Using abbreviation EM for explode and merge, and RE for reduce and explode

For each of the different benchmarks, the averages are:

  1. EM: 22.9s, RE: 0.0026s
  2. EM: 0.21s, RE: 0.0027s
  3. EM: 0.04s, RE: 0.12s

Conclusions

From the above results, I have concluded a few things. First off: if you're gonna do what I do, definitely go for reduce and explode. What appears to take most time in the operation is the array_merge. However, judging by the other results, this becomes a diminishing problem as the number of arrays to merge is decreased.

Between experiments 1 and 2, we had a hundredfold decrease in the number of array merges. This also lead to approximately a hundredfold speedup.
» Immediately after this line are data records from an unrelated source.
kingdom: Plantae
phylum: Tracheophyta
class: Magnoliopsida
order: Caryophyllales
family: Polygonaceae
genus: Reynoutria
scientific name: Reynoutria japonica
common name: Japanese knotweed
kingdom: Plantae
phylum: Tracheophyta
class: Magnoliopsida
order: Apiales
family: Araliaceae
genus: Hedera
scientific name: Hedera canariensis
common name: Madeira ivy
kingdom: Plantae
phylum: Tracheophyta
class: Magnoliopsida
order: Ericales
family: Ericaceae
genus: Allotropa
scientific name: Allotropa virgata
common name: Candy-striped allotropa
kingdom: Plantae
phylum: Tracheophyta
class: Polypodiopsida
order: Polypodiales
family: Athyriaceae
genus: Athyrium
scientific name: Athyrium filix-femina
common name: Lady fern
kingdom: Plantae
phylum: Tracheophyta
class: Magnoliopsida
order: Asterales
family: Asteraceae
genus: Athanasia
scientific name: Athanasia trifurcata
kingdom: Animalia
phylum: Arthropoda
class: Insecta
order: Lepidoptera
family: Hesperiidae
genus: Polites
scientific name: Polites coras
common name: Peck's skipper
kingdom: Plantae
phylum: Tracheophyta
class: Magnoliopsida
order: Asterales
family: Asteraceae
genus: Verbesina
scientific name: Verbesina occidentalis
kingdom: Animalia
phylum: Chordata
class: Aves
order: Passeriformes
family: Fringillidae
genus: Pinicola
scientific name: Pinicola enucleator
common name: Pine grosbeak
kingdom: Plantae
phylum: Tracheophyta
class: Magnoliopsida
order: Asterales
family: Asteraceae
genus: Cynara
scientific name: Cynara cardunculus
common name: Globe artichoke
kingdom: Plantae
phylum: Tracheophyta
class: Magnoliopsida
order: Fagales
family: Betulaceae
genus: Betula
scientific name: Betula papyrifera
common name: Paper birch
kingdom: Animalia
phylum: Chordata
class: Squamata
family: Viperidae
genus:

This indicates that the speed of array_merge is pretty much independent from number of array elements (which also makes sense from a low-level perspective).

Another interesting conclusion that can be drawn from the results is the one from the final round of benchmarking: it's more efficient to run explode and array_merge five times than to concatenate a string 5 times and explode once.

Update: A Third Solution

After having posted this, and linked to it in Larachat, Joseph Silber pointed out something very relevant:

Why not just implode and explode?

After trying this, I can happily add that calling

1explode(',', implode($array));

will give the exact same output, but is much faster. For the different benchmarks, we see the times:

  1. 2.27E-5 (0.000027s)
  2. 0.00030s
  3. 0.0026s

As can be seen, this performs exceptionally well when you have multiple small arrays.